To hold that the Agreement is valid would send the message, not only to ANVA, but to similar groups and states every where, that the ICC is not the international court of justice that it purports to be. To hold this agreement valid is to hold that the law does not apply equally to all. It is to ensure that in the next situation of this kind, the Secretary-General will have no negotiating power: groups in ANVA’s position will prefer to see that justice is done, be it through a military tribunal or execution, than to surrender prisoners to a court that will set them free.

2. Resolution 1234 does not prevent the Court’s jurisdiction as it is both invalid and inapplicable to the crimes in question.

i. Resolution 1234 is not self-executing and is no longer in force.

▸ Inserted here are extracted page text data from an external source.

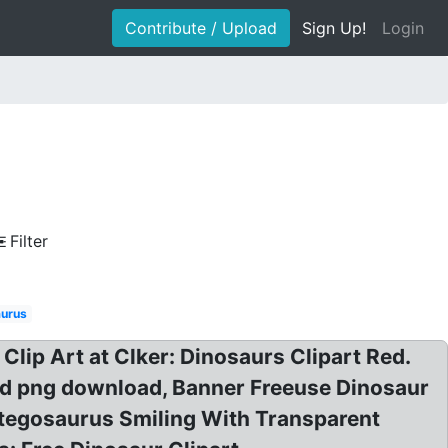
Contribute / Upload
Sign Up!
Login
Filter
aurus
Clip Art at Clker: Dinosaurs Clipart Red.
Red png download, Banner Freeuse Dinosaur
Stegosaurus Smiling With Transparent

Resolution 1234 went into effect on July 1, 2002 for a twelve month period. Res. 1234, para. 21. As the surrender of the prisoners from ANVA to the Court took place in October, 2003, the Resolution is no longer in force, having expired on July 1, 2003.

An intent to renew an exemption cannot be confused with an automatic renewal. In the past, other states have proposed similar resolutions that included an automatic renewal provision. Sean D. Murphy, Efforts to Obtain Immunity from ICC for U.S. Peace-Keepers, 96 Am. J. Int’l L. 706, 727 (2002); Letter from Kofi Annan, United Nationas Secretary-General, to Colin Powell, U.S. Secretary of State, July 3, 2002 [hereinafter Letter from Kofi Annan]. However, the Security Council has rejected such efforts. Murphy, supra, at 727 and 735; see Serge Schmemann, U.S. Retreats on Demands for Immunity in War Court, N.Y. TIMES, July 11, 2002, at A5. Indeed, the wording of article 16 itself emphasizes that the “request may be renewed by the Council.”Rome Statute, art. 16 (emphasis added). As the Security Council has never voted to renew Resolution 1234, it has expired and cannot be used to prevent the Court from proceeding with this trial.

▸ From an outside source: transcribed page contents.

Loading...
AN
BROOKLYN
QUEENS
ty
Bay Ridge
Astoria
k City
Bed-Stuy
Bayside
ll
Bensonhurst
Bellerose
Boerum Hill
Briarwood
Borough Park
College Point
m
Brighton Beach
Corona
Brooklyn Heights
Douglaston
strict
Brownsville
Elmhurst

ii. The Resolution does not apply to the accused as they are not U.N. peacekeepers.

Even if Resolution 1234 is deemed to be in force, the Resolution is inapplicable to these defendants because it only provides immunity for participants in an “United Nations established or authorized operation.” S.C. Res. 1234, ¶ 21 (July 12, 2002). The accused were not members of the original troops deployed through the UNVINE mission. Rather, they were reinforcements sent in to launch a retaliation campaign for the July 10 killings of Katonian and Ridgeland soldiers. Record, para. 6. As such, the Resolution does not offer them any protection from prosecution.

iii. The Security Council has acted in violation of its constitutional powers (ultra vires).

An enabling resolution passed under the auspices of Chapter VII of the U.N. Charter requires the Security Council to “determine the existence of any threat to the peace, breach of the peace, or act of aggression . . . [prior to adopting any act] to maintain or restore international peace and security.” U.N. Charter chap. VII, art. 39. However, any such threat identification demands case-by-case analysis of the particularized circumstances in question. SeeMalcolm N. Shaw, International Law 855 (1997); Knoops, supra, at 268 (citing Z.S. Deen-Racsmany, The ICC, Peacekeepers and Resolutions 1422/1487: Will the Court Defer to the Council?, 3 Netherland J. Int’l L. 378, 379 (2002)). Katonia and Ridgeland soldiers were already deployed to Vineland as part of a U.N. peacekeeping mission prior to passage of Resolution 1234. Thus, there is no evidence that Resolution 1234 was enacted as a result of any identified “threat” in Vineland. Rather, facts strongly suggest that the immediate provocation of the resolution was the potential threat that Katonia would veto a peacekeeping mission in an entirely different conflict. Record, para. 3.